■ Source:
------

American independent retail natural gas and electric supplier

IGS Energy, also known as Interstate Gas Supply, Inc., is an independent retail natural gas and electric supplier based in Dublin, Ohio, United States. It serves more than 1,000,000 residential, commercial and industrial customers in the states of Ohio, Michigan, Kentucky, New York, Pennsylvania, Indiana, Virginia, Maryland, Texas, California, Illinois and Massachusetts. The company was founded in 1989, and today employs more than 900 people across 18 states.

==History==
In 1986, Marvin White, former CEO of Columbia Gas Distribution Companies, helped found Ohio's choice program. Three years later, in 1989, he founded Interstate Gas Supply, Inc. (IGS Energy), in Dublin, Ohio, with his son, Scott. The privately held company began as a commercial and industrial wholesale supplier of Ohio-produced natural gas. By 1992, IGS Energy expanded its focus to include natural gas retail marketing directly to end-users. Following the deregulation of residential natural gas service in 1997, IGS Energy began serving residential customers of Columbia Gas of Ohio. IGS Energy further expanded into the residential and small commercial arenas in 1999. Today, as a natural gas provider, the company offers gas in Ohio, Michigan, Kentucky, New York, California, Pennsylvania, Indiana, Virginia and Illinois and has plans to expand further. In 2011, IGS acquired gas and electricity supplier Accent Energy, based in Dublin, Ohio, and its subsidiary Dynowatt. At the same year IGS Energy began providing electric service to customers in Chicago and Pennsylvania.

------

■ Recorded data:
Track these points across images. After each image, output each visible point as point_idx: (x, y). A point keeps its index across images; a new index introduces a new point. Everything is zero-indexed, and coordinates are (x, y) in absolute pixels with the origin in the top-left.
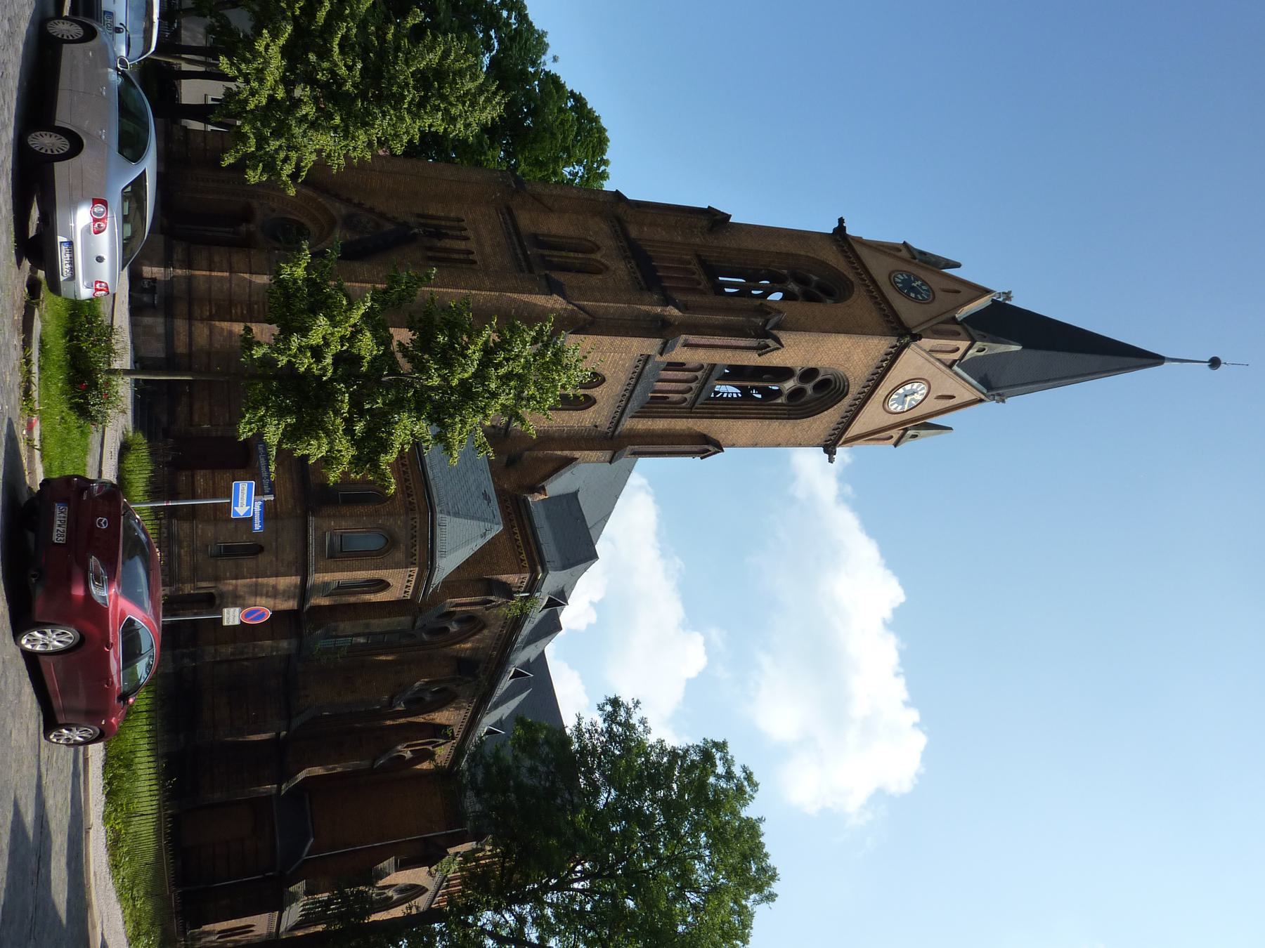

------

■ Set of tasks:
• a. Translate this sentence from the text about IGS Energy into Spanish: "The company was founded in 1989, and today employs more than 900 people across 18 states."
• b. Carry the history of IGS Energy forward from its last sentence with the next part of the text.

■ Expected responses:
• a. La empresa fue fundada en 1989 y hoy emplea a más de 900 personas en 18 estados.

• b.
In 2010, IGS moved into its current headquarters in Dublin, Ohio. The IGS Energy building was awarded LEED® Platinum certification, the highest of the four LEED certification ratings, the first commercial office building in central Ohio to meet the LEED Platinum standard.

IGS continues to explore ways to bring energy to consumers in environmentally responsible ways. This includes offering green energy products, expanding solar energy offerings, compressed natural gas filling stations and distributed generation.

In July 2022, IGS acquired Dominion Energy Solutions.

==Natural Gas and Electric Residential Choice Programs==

IGS Energy participates in Natural Gas Choice and provides electric service to residential customers. In February 2012 IGS Energy began serving electric customers in Ohio.

COMMODITY
IGS Energy entered resi commodity sales in 2009 with a third party going door to door. In 2013 after many complaints and issues with the third party IGS Energy launched its own home energy consultant channel headed up by Rob Hamm. Since 2013 IGS commodity has hired over 350+ field agents that oversee commodity sales in the Illinois, Ohio, Pennsylvania, and Northern Kentucky markets.

==CNG stations==
In January 2013, IGS Energy CNG Services announced plans to invest $10 million to construct four compressed natural gas refueling stations off Interstate 79 in West Virginia and Pennsylvania. Construction of the I-79 CNG corridor was scheduled for completion by the end of 2013. In June 2013 IGS Energy announced plans to construct another CNG station in Youngstown, Ohio.

IGS owns, operates or maintains 20 CNG stations across Ohio, Indiana, West Virginia, Pennsylvania and Wisconsin.

==IGS Solar==
In 2015, IGS began offering solar services for businesses, communities and residential homes under the IGS Solar brand.

COMMUNITY SOLAR
IGS Community Solar was launched in October 2021, now out of pilot phase and officially live in four markets as of July 2023. Chicago, Maryland, Pennsylvania, and New York. Community solar is run and operated by South Ohio regional manager Jeff Howe.

Most recently in February 2023 IGS Solar rolled out its residential rooftop solar program which is currently operating in the Chicago and Pennsylvania markets.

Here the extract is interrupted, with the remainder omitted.